* SOURCE EXTRACT *
━━━━━━━━━━
There are further benefits for members that come to mind. You can establish business relationships with people you trust. Unfortunately one of our members found that it is not always true. When I was made redundant from the now no-existent Courtaulds a fellow Rotarian helped me find a most pleasant consultancy job. In our swiftly changing world a person new to the neighbourhood who joins Rotary can get to know a group of pleasant acquaintances where friendship grows. If he is moved to another area another Rotary club will take him in and he can start again widening his circle of friends. Finally a welcome and even aid is given to a visiting Rotarian. I have done a lot of walking by myself in this country and I have always received a warm welcome at club’s evening or lunchtime meetings. At least two members of our club have been taken seriously ill abroad and were helped by local clubs. Possibly the life of one of these members was saved by the speedy action of a South African club.
The wives and partners of the members have an active sister organisation called the Inner Wheel that meets monthly at Weston Hall for a meal. My wife, Joan, enjoys her involvement.
Sadly most clubs and friendships organisations in our society are finding it difficult to keep up their membership and we are no different. This is not the case for Rotary in the dynamic Far East So if you like the look of what you have read and are, shall we say, a senior member of your business or even just retired, then perhaps you would like to give us a try. If so, the person to contact is our Secretary John Parkinson.
I was one of a lucky few who were invited to join our Rotary Club at its formation. It was not until quite some time afterwards that I found out who put my name forward I have been eternally grateful to Dick Smith of the Nuneaton Club for his recommendation. He had been a neighbour but we had moved away and we met up again quite by accident at the same hotel on holiday. Luck can play such an important part in our lives! It had been decided that our mother clubs, Nuneaton and Bedworth who meet at lunch-times should try to form an evening club covering both towns.
When we got off the ground we had to decide on a name that covered both places so we settled for ‘Arbury’ and then we had to chose a meeting place and the day for our meal. Over the years we have dined at quite a few establishments - the Bull (now the George Eliot), the Rugger Tavern, The Long Shoot, the Chase and now Weston Hall, where we are treated very well.
━━━━━━━━━━
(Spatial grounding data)
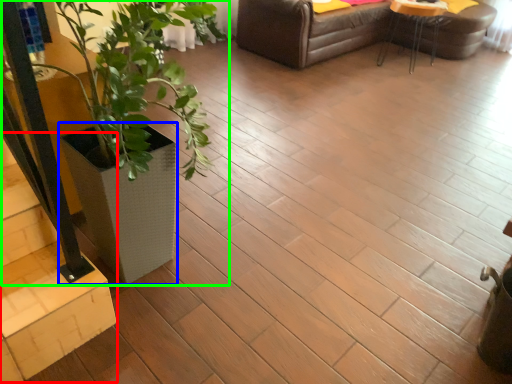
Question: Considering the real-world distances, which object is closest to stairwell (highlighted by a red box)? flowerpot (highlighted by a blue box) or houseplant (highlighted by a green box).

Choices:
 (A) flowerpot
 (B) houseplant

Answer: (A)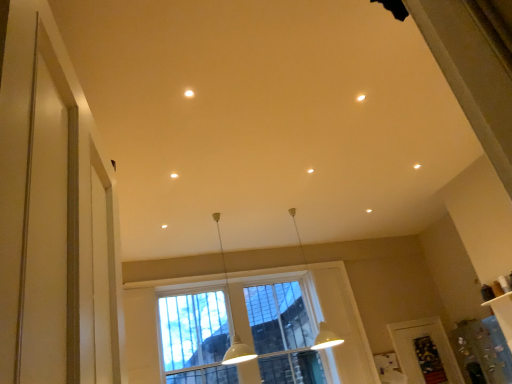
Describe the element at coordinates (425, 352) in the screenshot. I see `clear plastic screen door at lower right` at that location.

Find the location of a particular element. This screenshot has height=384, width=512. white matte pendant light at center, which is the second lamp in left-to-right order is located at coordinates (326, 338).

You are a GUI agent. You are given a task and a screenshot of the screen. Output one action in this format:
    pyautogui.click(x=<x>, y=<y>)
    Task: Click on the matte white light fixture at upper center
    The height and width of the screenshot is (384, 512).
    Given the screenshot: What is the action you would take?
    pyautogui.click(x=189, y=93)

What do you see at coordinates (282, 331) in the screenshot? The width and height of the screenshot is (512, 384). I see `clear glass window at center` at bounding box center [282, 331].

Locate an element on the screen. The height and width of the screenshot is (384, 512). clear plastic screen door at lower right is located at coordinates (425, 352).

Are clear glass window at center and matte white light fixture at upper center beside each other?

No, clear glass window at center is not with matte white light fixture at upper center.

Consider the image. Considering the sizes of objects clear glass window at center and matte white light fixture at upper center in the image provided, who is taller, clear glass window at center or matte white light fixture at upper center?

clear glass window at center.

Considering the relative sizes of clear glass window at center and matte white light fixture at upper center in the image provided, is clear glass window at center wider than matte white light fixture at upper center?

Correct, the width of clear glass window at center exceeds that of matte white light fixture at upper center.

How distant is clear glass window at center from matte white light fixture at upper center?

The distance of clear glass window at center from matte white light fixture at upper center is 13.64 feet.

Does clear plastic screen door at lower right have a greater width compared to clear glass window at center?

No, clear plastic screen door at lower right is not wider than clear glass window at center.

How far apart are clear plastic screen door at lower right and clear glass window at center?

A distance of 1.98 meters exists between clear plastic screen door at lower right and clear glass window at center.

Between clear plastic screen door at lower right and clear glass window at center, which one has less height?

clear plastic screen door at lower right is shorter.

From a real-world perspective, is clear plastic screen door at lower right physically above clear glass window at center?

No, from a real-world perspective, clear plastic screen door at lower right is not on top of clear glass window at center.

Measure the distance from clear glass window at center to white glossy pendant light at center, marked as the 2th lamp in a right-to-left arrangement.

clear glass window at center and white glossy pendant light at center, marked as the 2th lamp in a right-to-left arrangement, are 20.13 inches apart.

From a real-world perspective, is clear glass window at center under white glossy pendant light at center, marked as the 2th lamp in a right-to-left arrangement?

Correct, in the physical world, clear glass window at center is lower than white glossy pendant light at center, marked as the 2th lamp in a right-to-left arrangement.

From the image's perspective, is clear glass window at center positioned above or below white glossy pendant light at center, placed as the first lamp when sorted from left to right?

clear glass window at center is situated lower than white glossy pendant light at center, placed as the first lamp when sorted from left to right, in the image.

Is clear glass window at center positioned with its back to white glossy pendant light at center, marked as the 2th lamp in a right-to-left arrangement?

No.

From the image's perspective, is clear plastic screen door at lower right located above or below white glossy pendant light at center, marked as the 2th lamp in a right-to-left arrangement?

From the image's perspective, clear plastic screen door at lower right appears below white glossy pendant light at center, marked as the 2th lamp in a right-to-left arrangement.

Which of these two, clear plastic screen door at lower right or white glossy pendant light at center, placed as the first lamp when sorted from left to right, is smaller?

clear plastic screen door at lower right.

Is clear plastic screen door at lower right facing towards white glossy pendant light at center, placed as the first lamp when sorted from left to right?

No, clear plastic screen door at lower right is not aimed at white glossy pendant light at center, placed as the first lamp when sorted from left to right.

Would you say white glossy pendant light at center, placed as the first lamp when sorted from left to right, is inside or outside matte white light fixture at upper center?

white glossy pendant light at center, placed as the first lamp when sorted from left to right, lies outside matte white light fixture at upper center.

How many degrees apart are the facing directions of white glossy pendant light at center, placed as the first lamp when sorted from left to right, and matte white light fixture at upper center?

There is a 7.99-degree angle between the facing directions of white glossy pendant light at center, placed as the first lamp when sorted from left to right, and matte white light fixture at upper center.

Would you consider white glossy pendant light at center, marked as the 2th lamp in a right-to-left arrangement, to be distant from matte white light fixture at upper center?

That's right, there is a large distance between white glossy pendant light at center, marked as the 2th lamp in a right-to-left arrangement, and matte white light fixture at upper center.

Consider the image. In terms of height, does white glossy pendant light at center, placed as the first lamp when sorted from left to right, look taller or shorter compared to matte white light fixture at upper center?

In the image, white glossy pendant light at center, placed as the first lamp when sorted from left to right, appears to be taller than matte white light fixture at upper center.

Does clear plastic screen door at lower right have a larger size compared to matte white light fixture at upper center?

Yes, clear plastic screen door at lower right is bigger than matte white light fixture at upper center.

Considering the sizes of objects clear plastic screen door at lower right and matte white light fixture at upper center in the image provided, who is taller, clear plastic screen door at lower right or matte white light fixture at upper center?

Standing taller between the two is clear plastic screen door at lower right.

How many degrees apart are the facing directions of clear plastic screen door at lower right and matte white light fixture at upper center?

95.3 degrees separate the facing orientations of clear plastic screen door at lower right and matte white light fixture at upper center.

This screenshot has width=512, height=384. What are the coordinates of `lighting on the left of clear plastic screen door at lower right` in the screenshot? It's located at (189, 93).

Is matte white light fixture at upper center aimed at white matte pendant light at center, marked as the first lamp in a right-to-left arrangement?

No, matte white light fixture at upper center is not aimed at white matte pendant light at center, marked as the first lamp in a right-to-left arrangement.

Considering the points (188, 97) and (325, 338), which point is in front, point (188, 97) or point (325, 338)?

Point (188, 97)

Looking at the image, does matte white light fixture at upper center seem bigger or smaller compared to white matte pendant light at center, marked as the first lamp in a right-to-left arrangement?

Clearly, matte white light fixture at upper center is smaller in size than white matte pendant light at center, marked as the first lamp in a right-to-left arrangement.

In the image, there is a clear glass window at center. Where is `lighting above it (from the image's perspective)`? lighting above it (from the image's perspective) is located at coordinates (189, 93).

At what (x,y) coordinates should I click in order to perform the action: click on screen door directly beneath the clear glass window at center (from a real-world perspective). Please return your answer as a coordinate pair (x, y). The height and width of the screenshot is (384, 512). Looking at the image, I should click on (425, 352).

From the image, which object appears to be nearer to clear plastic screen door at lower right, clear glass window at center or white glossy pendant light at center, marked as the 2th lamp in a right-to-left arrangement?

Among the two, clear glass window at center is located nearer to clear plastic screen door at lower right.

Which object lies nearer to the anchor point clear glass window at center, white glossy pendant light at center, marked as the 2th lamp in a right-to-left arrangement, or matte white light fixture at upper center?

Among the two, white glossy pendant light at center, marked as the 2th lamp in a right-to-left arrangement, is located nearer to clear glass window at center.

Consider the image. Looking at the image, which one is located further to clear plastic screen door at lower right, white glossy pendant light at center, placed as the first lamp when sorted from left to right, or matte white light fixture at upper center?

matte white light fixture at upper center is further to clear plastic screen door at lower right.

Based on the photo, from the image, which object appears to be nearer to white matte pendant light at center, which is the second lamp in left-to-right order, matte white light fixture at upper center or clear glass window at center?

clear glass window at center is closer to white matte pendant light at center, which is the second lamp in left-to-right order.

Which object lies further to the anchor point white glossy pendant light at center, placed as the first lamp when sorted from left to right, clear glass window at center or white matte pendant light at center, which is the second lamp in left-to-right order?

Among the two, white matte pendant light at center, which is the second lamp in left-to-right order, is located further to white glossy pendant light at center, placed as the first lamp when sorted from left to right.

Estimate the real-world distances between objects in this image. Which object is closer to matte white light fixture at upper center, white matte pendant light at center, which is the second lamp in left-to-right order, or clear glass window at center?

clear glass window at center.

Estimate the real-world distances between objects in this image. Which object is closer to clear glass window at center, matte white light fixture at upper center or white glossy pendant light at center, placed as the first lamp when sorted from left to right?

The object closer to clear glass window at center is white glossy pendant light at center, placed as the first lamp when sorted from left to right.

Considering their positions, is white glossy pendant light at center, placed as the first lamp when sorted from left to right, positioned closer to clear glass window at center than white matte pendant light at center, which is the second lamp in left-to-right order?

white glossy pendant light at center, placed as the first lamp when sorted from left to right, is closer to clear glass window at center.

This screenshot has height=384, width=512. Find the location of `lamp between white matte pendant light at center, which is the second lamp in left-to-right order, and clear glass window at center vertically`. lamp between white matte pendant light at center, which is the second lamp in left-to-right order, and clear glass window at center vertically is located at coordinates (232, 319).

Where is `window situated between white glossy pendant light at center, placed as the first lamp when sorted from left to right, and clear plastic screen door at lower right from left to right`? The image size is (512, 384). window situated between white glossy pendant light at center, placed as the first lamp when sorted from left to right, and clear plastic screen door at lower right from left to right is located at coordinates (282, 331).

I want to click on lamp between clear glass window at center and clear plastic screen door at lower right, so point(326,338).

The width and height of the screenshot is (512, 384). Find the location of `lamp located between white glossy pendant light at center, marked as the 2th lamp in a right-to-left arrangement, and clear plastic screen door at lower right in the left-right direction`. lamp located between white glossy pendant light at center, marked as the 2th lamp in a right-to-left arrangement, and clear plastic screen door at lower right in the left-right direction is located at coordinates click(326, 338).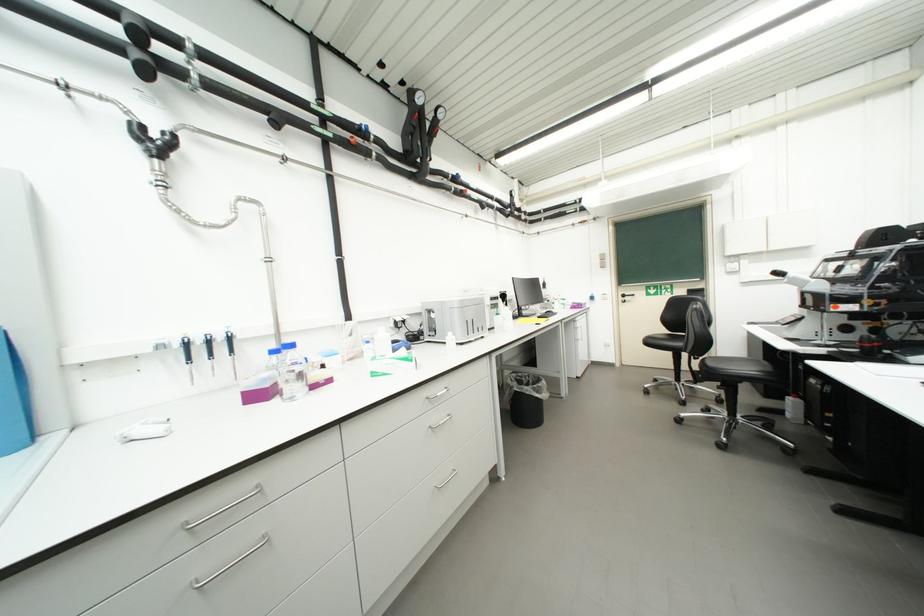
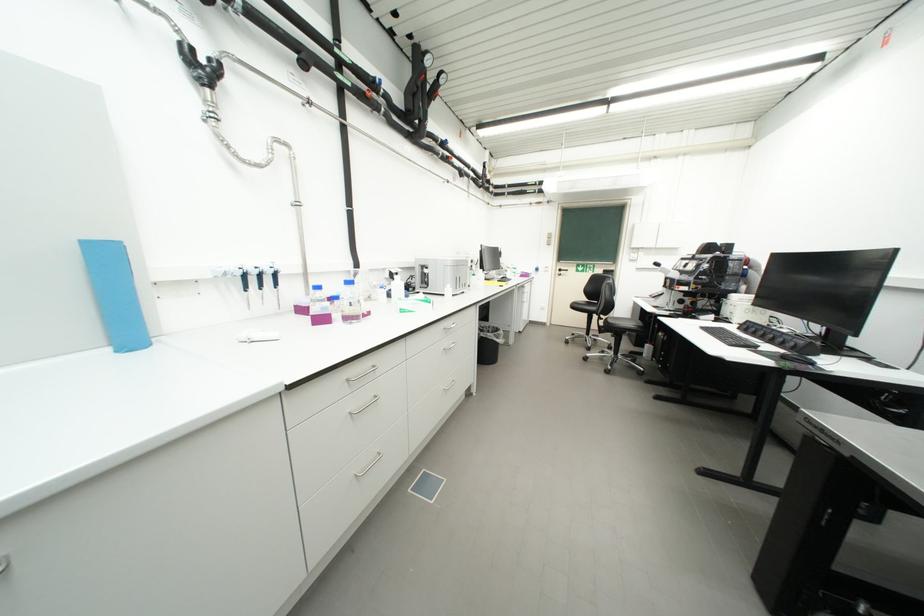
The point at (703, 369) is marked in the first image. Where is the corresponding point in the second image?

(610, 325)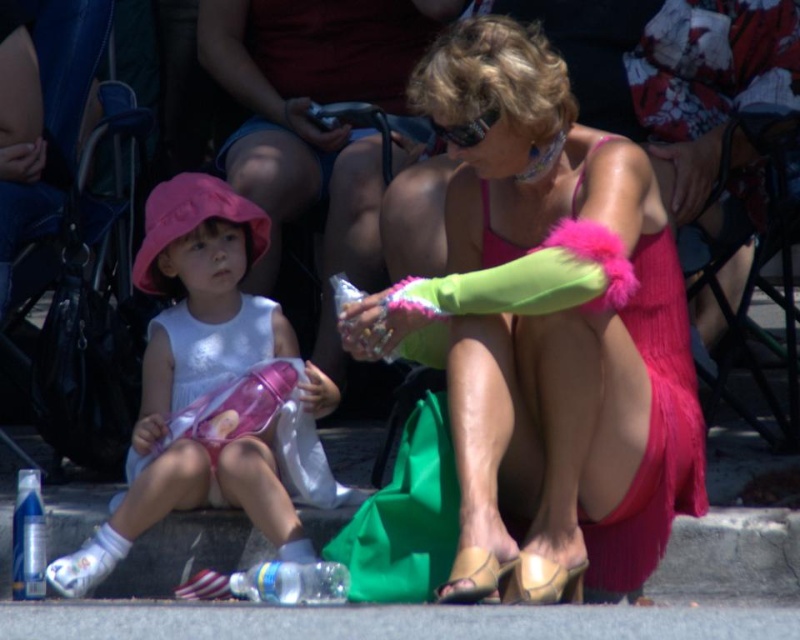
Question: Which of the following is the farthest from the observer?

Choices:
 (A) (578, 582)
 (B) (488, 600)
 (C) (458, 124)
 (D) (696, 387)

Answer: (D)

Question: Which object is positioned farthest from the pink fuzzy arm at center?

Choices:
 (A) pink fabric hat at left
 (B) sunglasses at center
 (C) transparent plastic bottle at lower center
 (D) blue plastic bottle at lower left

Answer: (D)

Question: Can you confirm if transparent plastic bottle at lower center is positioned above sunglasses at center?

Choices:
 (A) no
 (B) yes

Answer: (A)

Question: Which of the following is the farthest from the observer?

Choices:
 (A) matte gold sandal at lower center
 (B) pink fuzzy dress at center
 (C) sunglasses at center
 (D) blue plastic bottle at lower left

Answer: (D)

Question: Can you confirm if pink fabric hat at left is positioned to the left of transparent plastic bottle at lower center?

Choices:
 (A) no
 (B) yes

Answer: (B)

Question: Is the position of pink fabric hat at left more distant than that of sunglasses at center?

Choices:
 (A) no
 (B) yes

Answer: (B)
━━━━━━━━━━
* WHAT YOU NEED TO DO *
[A] Answer these questions from the Rotary club piece:
(i) What is the sister organization for members' wives and partners called?
(ii) Which two mother clubs decided to try forming an evening club?
(iii) What name did the new club settle on?
[B] Return the stretch of the Rotary club piece from "The wives and" through "Secretary John Parkinson.", copied word for word.

* YOUR WRITTEN ANSWERS *
[A]
(i) The Inner Wheel.
(ii) Nuneaton and Bedworth.
(iii) Arbury.

[B]
The wives and partners of the members have an active sister organisation called the Inner Wheel that meets monthly at Weston Hall for a meal. My wife, Joan, enjoys her involvement.
Sadly most clubs and friendships organisations in our society are finding it difficult to keep up their membership and we are no different. This is not the case for Rotary in the dynamic Far East So if you like the look of what you have read and are, shall we say, a senior member of your business or even just retired, then perhaps you would like to give us a try. If so, the person to contact is our Secretary John Parkinson.